Tesco and Sainsbury stores have been 'done up like a kipper' by BBC One's Whistleblower programme which exposed the underhand, under-the-counter, rotten practice of selling fish, poultry and other meat way past their sell-by date, use-by date, birthday and any other date you'd care to mention.
Reporters Audrey Brown and James Griffin worked undercover for four months at Sainsbury in Didcot, Oxfordshire, and Tesco in Woodford, east London. They recorded staff switching the "sell-by" stickers on food for sale at 'fresh' food counters, illegally extending the use-by-date on a batch of lamb, falsifying food safety records and an employee cutting her finger nails using food scissors.
The disturbing footage of steaks passed their use-by date being minced and then sold as 'fresh' meat the next day or the bloodied hands of one worker moving merrily from cooked chicken to raw liver and then fish, must have proved too much even for the die-hard buy-one-get-one-free Tesco and Sainsbury fan. In this case it's 'buy a leg of lamb and get a bout of of food poisoning for free'.

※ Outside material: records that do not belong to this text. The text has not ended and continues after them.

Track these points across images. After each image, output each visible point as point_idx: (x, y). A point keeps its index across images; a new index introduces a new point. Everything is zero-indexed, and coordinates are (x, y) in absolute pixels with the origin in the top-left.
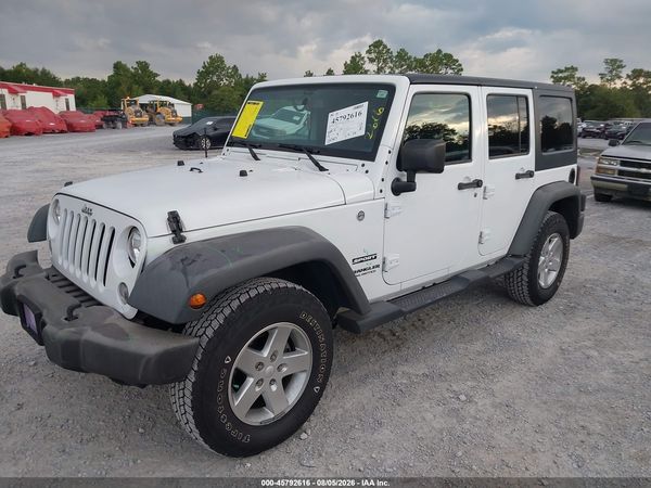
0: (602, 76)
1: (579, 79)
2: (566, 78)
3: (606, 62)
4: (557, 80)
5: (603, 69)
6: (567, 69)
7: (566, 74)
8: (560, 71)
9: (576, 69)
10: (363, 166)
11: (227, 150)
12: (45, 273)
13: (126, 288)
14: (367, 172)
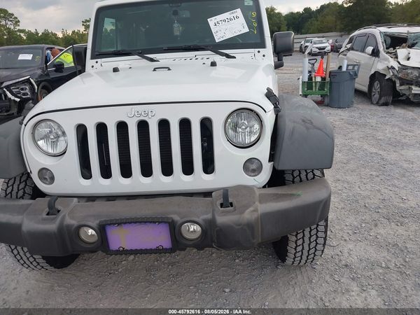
4: (87, 27)
8: (87, 21)
10: (259, 52)
11: (97, 62)
12: (75, 199)
13: (257, 161)
14: (264, 56)
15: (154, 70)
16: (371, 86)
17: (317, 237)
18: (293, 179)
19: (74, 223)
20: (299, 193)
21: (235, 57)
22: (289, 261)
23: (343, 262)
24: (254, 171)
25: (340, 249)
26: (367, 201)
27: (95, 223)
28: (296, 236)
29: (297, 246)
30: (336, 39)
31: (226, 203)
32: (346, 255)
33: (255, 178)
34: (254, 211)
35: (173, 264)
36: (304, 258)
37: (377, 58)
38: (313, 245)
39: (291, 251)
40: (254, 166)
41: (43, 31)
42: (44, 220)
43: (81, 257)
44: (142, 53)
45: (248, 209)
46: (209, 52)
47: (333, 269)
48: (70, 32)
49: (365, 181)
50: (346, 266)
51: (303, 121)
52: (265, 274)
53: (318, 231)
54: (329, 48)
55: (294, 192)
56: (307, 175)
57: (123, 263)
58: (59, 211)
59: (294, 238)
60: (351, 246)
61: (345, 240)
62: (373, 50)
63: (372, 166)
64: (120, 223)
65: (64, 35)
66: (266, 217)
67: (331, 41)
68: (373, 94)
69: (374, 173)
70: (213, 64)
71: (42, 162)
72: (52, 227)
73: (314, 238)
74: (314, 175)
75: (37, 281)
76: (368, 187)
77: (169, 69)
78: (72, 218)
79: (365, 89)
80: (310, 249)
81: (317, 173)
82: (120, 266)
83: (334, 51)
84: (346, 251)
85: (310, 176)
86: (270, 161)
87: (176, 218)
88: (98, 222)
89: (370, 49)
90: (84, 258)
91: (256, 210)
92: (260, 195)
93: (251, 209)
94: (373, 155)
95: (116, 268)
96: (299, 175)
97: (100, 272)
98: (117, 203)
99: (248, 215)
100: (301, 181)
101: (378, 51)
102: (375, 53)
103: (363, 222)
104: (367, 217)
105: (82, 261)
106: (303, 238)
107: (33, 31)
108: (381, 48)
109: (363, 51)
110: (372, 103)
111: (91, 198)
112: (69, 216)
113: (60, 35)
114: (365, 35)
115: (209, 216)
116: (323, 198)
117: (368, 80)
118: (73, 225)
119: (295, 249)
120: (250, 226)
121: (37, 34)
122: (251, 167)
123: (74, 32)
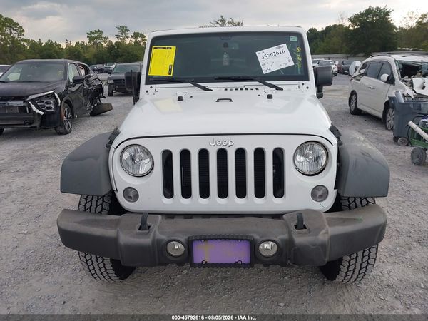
0: (118, 37)
1: (105, 38)
2: (97, 38)
3: (118, 27)
4: (92, 39)
5: (117, 32)
6: (96, 32)
7: (96, 35)
8: (92, 33)
9: (101, 32)
10: (303, 84)
11: (151, 88)
12: (160, 216)
13: (324, 188)
14: (307, 88)
15: (218, 101)
16: (385, 112)
17: (369, 258)
18: (349, 205)
19: (164, 237)
20: (361, 217)
21: (282, 89)
22: (339, 279)
23: (385, 282)
24: (321, 196)
25: (380, 270)
26: (398, 225)
27: (183, 239)
28: (350, 256)
29: (350, 265)
30: (342, 60)
31: (300, 225)
32: (387, 276)
33: (322, 203)
34: (325, 233)
35: (226, 279)
36: (355, 276)
37: (392, 86)
38: (364, 265)
39: (343, 269)
40: (320, 193)
41: (46, 41)
42: (137, 234)
43: (136, 270)
44: (194, 82)
45: (321, 230)
46: (257, 83)
47: (376, 288)
48: (74, 43)
49: (392, 206)
50: (389, 286)
51: (363, 154)
52: (313, 291)
53: (370, 252)
54: (337, 69)
55: (356, 217)
56: (361, 202)
57: (178, 276)
58: (149, 227)
59: (348, 258)
60: (390, 268)
61: (384, 262)
62: (388, 78)
63: (397, 192)
64: (206, 239)
65: (67, 45)
66: (334, 238)
67: (337, 63)
68: (388, 120)
69: (400, 199)
70: (270, 97)
71: (128, 182)
72: (146, 240)
73: (366, 258)
74: (368, 202)
75: (99, 290)
76: (397, 211)
77: (231, 101)
78: (162, 233)
79: (380, 115)
80: (361, 268)
81: (370, 200)
82: (176, 280)
83: (341, 73)
84: (385, 272)
85: (364, 202)
86: (335, 188)
87: (256, 237)
88: (186, 237)
89: (385, 76)
90: (139, 271)
91: (327, 233)
92: (327, 218)
93: (324, 231)
94: (396, 181)
95: (172, 281)
96: (354, 201)
97: (158, 285)
98: (194, 220)
99: (323, 237)
100: (356, 207)
101: (393, 79)
102: (391, 81)
103: (397, 245)
104: (400, 241)
105: (138, 274)
106: (356, 258)
107: (37, 40)
108: (397, 76)
109: (378, 77)
110: (387, 129)
111: (170, 216)
112: (159, 231)
113: (64, 46)
114: (379, 62)
115: (285, 236)
116: (381, 223)
117: (383, 106)
118: (163, 240)
119: (348, 268)
120: (323, 246)
121: (41, 43)
122: (319, 193)
123: (78, 43)
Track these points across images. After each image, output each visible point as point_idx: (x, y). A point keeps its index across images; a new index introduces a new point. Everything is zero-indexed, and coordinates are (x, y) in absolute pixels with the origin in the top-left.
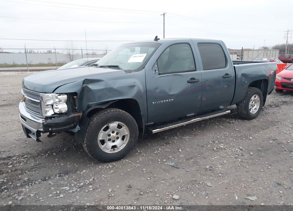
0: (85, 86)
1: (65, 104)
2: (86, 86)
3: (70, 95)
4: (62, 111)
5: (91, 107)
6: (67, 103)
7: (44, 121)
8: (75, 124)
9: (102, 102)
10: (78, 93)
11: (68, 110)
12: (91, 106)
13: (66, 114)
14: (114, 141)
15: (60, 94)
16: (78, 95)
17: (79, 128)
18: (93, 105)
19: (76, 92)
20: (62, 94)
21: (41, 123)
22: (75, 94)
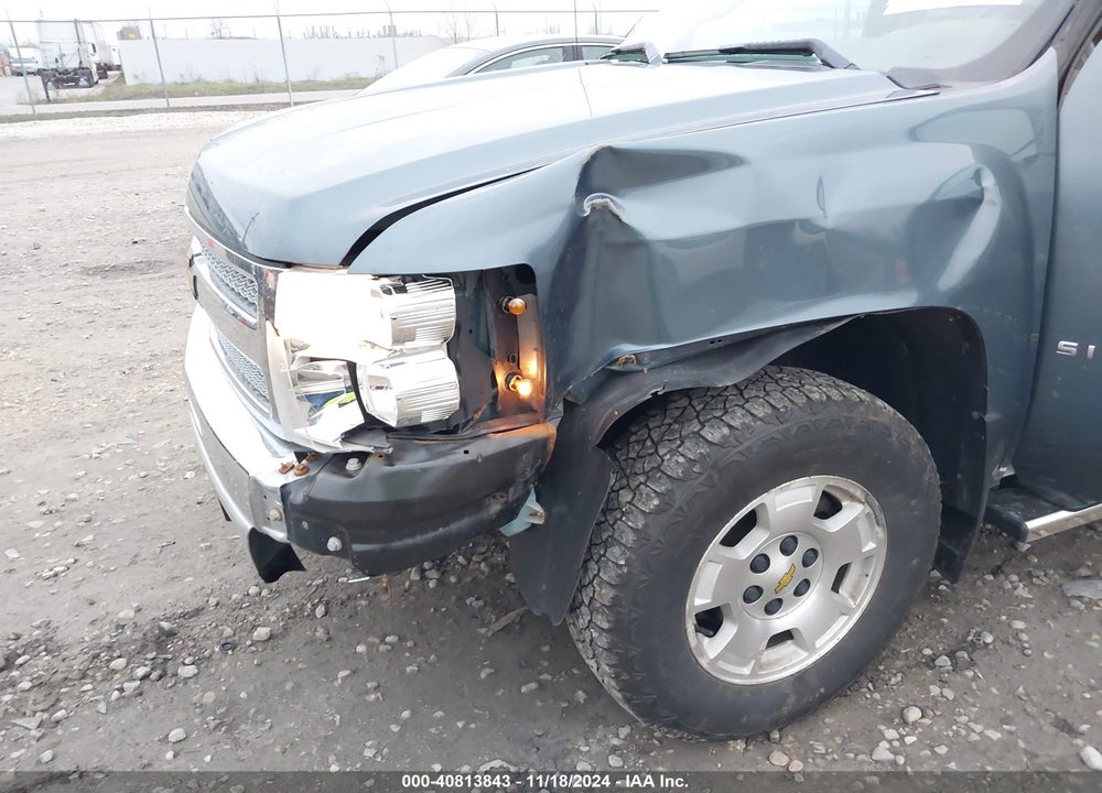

The two supermarkets have issued statements. And to be frank they follow the same pat issued by other huge multi-million pound companies and institutions when caught in the act of delivering shoddy, foul service to the public in order to save money and earn an even greater profit. The cost-cutting exercise at play in the two supermarkets appeared to be understaffing.
Without the necessary quota of people at the meat counters, workers were prepared to ignore good hygiene rules and break the law to get the basics done. Unrealistic targets set by head office seemed to be another factor.
The revelations in this excellent BBC investigation will undoubtedly and rightly strengthen the campaign to save the much-beleaguered corner shop, butchers, fish monger and small grocers, increasingly squeezed out of the high street by the rapaciously profit-hungry Tesco and Sainsbury monopolies. Funnily, my favourite buy of rainbow trout at the fishmongers in my local Morrisons south east London store doesn't seem quite so appealing anymore.